Interesting thread.
On the iFly (and other apps I'm sure), airspace boundaries come from a detailed collection of lat/lon points provided by the FAA. It wouldn't suprise me (for Class D at least) if the controllers just drew a circle on their radar display with a sharpie, or something equally approximistical.
Regarding altitude...I didn't know radar provided altitude information to the controllers. I wonder if he was just looking out his window to get that number? To the other posters points...there are a few reasons GPS altitude will be different than pressure altitude. These are the two biggies:
- As you all know, we are constantly calibrating our altimeters to accomodate changing pressure. But this calibration is based on a measurement taken at ground level. So unless temps and pressure are perfectly standard, the higher you go, the more "error" you have in actual altitude. 50' per 1000' AGL is not uncommon. Since transpoders all report pressure altitude, this error really doesn't matter...we're all working off the same error.

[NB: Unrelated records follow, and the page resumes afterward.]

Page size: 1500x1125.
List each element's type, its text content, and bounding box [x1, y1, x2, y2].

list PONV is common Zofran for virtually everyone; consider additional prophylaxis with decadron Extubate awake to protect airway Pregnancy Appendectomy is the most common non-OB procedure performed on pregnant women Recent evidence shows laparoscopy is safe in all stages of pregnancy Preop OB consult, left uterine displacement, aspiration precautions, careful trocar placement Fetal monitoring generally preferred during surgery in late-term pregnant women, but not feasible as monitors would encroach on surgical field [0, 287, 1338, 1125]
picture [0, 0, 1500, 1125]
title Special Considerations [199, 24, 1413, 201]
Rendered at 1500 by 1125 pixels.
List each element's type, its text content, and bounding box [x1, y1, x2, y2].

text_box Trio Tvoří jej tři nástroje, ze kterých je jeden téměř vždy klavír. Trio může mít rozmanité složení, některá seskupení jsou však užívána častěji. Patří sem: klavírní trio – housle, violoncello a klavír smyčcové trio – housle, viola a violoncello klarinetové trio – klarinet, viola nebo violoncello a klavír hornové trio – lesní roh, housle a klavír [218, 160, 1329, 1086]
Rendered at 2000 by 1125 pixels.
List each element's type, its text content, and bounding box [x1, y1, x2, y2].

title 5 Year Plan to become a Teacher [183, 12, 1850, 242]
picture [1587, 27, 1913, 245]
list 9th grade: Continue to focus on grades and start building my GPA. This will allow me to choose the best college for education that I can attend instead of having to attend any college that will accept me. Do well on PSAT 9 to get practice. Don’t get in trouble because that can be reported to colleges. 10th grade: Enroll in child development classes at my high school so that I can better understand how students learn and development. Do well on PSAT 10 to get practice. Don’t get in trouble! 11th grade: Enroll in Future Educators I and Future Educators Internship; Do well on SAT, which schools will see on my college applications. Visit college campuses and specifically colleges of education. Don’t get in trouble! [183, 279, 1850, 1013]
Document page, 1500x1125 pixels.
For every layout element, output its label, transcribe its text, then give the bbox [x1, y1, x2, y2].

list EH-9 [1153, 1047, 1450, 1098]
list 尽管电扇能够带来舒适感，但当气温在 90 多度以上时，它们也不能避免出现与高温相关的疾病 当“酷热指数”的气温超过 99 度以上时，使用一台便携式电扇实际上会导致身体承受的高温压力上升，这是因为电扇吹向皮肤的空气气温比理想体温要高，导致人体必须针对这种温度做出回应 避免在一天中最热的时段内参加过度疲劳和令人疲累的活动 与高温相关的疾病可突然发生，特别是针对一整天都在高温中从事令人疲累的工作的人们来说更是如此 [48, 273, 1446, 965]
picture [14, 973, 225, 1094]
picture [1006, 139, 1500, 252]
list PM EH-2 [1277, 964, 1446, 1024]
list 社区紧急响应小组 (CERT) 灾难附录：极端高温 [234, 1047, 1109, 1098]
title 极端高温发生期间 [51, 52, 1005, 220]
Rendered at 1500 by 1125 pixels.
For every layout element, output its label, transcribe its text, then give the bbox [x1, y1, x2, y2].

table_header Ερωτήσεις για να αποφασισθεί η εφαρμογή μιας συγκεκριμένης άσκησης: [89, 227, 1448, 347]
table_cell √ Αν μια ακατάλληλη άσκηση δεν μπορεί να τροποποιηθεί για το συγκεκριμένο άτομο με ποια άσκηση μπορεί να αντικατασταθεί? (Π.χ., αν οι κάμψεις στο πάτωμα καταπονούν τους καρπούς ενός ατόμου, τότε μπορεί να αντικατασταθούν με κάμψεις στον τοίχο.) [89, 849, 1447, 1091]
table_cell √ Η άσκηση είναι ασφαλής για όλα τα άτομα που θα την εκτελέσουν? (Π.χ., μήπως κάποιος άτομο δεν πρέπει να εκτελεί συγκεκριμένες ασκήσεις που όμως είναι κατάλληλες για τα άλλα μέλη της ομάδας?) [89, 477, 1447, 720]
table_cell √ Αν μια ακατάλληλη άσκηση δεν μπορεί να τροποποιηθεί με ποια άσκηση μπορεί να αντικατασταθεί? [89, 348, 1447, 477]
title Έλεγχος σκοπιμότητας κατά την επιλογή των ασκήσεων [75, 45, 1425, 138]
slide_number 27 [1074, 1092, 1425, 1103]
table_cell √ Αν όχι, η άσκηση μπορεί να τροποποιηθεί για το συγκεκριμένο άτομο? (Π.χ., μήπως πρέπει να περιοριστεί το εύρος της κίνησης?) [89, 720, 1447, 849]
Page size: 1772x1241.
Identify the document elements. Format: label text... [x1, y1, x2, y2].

- GPSes are very good at triangulating horizontally. The satellites you're tracking typically have a large variety of different horizontal distances from your current location, so it's pretty easy to measure and conclude where you are horizontally. But the relative vertical distance between you and the satellites is tiny in comparison. So unless you have a couple of satellites directly overhead, there is very little information to calculate your position vertically (altitude).
I typically assume my GPS altitude will be different than my pressure altitude by 10% AGL. This variation also factors into our traffic alerting system. ADSB traffic will be sometimes be reported as pressure altitude, and sometimes GPS altitude. And we won't know which.